Wednesday, July 25, 2007

TPE, Poly and other Alt. Marriages, less coercive or more?

If the outcome of coercive power is the reduction of the human to human resources, and the reduction of the tradition to resource
allocations, we can begin to take a closer look at the various options open in the field of relationships. Quickly we can note the alignment of marriage with tax structures, religious power centres and family-values style politicking. 

At first glance TPE, total power exchange, a.k.a. internal enslavement, is the most forceful of the marriage options open. Polyamory possibly the least forceful. Traditional marriage falls somewhere in between. But glances are dissembling here as in many areas. There are also the areas of gay and transgender marriages.

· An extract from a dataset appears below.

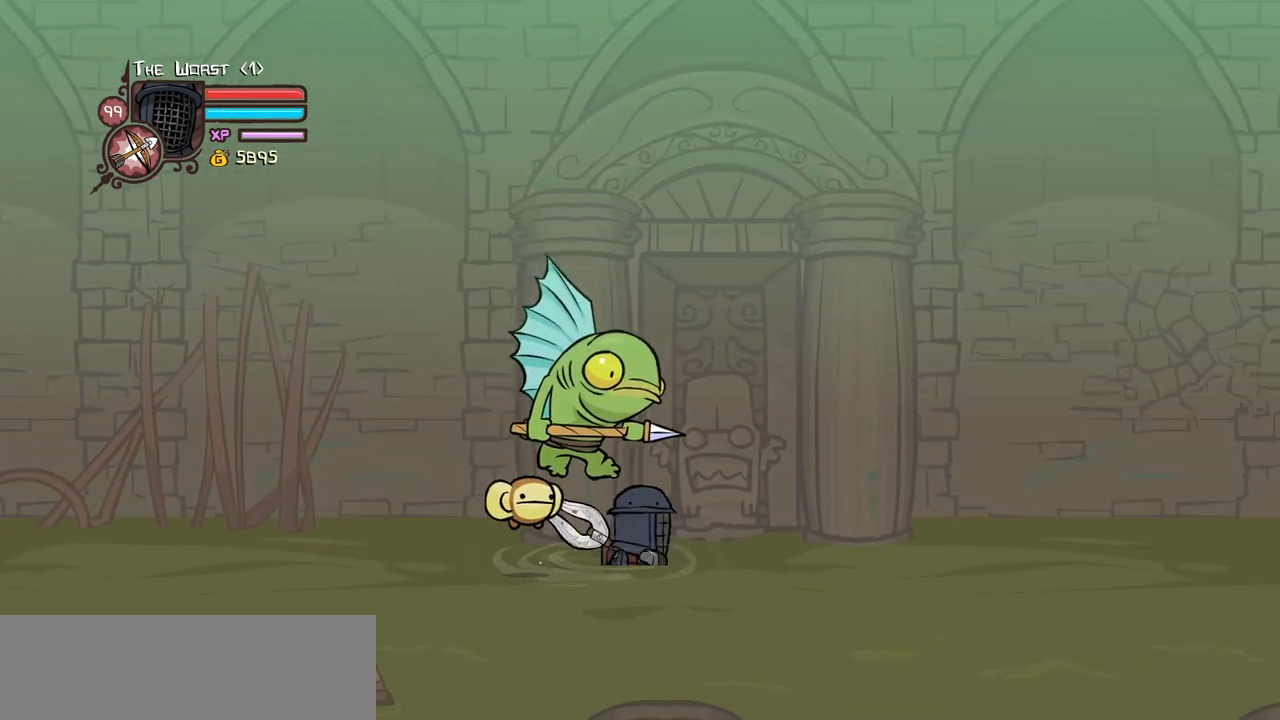
{"keys": ["heavy", "right"], "events": [[150, "light", "up"], [234, "light", "down"], [417, "heavy", "down"], [467, "light", "up"]]}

So how about polyamory? Poised as it is against the traditional marriage and the upholding of "family values", and convoluted as it makes marriage from an ownership and taxation point of view, polyamory is in many ways the most radical option for a newly relationshipped adult. The many flavours of polyamory, whether the poly group is in a V, W, quad or other, leads to a delay between expectations and realizations from the moment the group sets foot in society. There are no easy societal labels within the group - husband, lover, partner etc. all seem equally inappropriate. This facet poly shares with gay and transgender marriage. As a result polyamory as well as gay/transgender marriage finds a common element with the proponents of traditional marriage

But since the seat of coercive power in the home is usually occupied by the heterosexual male, doesn't all this argue the more that TPE is the most outrageously coercive form of relationship dreamt up in the west so far?

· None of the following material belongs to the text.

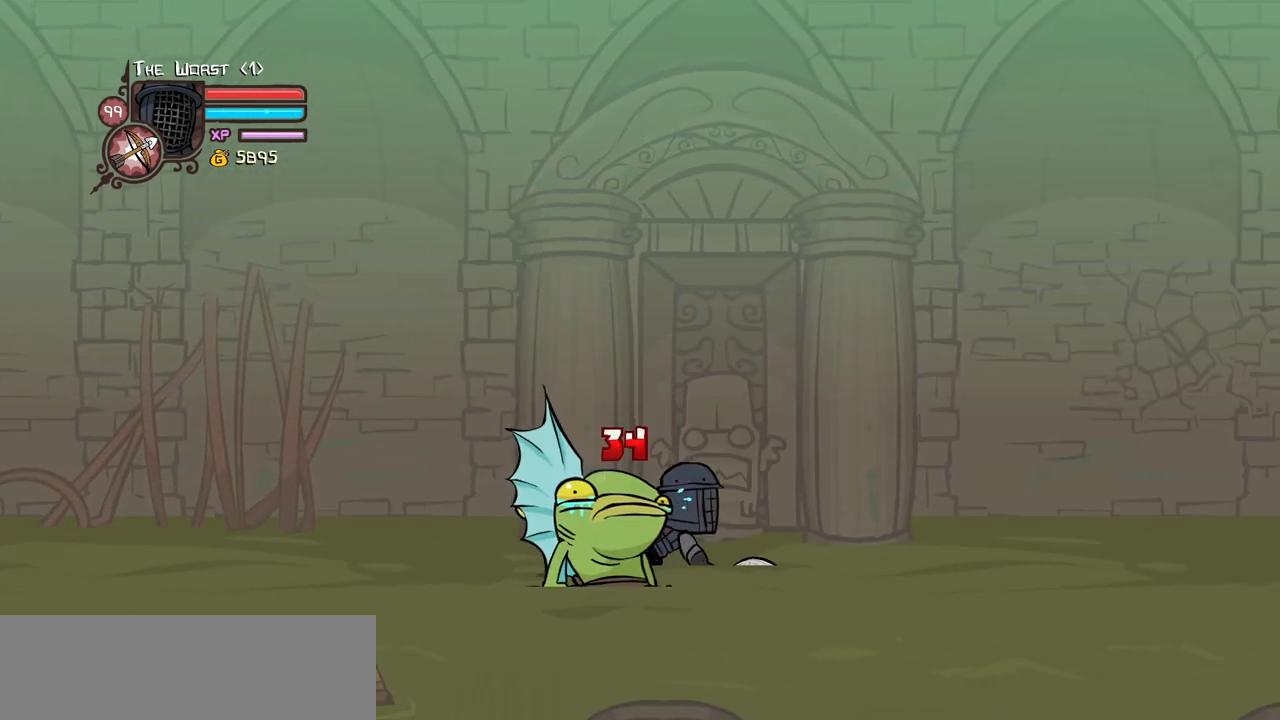
{"keys": ["heavy", "right"], "events": [[350, "heavy", "up"], [384, "heavy", "down"]]}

The missing element here, is mastery. Were TPE simply a matter of domination, and were the domination available in an exterior form, it would be nothing more than a 24/7 form of the imposed drudgery of Hegel's bondsman. A marxist BDSM'er might argue that since the relationship is at least explicit, there is the possibility of reclamation, which seems impossible for the wage slave in his battle with the amorphous and mostly unempowered bourgeois. More than this, however, is the internal form of the "slavery" envisioned, where the slave gladly enters the relationship and would not leave it for a moment. And the willing acceptance of that gift by the Master, returning a solid sense of responsibility that traditional marriage and traditional divorce simply leave to the courts. Mastery is not coercion, it in fact abhors coercion, and will only admit of its own existence if that mastery is provided to it by those it masters. Coercion looks for the weak and the subduable, Mastery only finds value in the mastery of equals.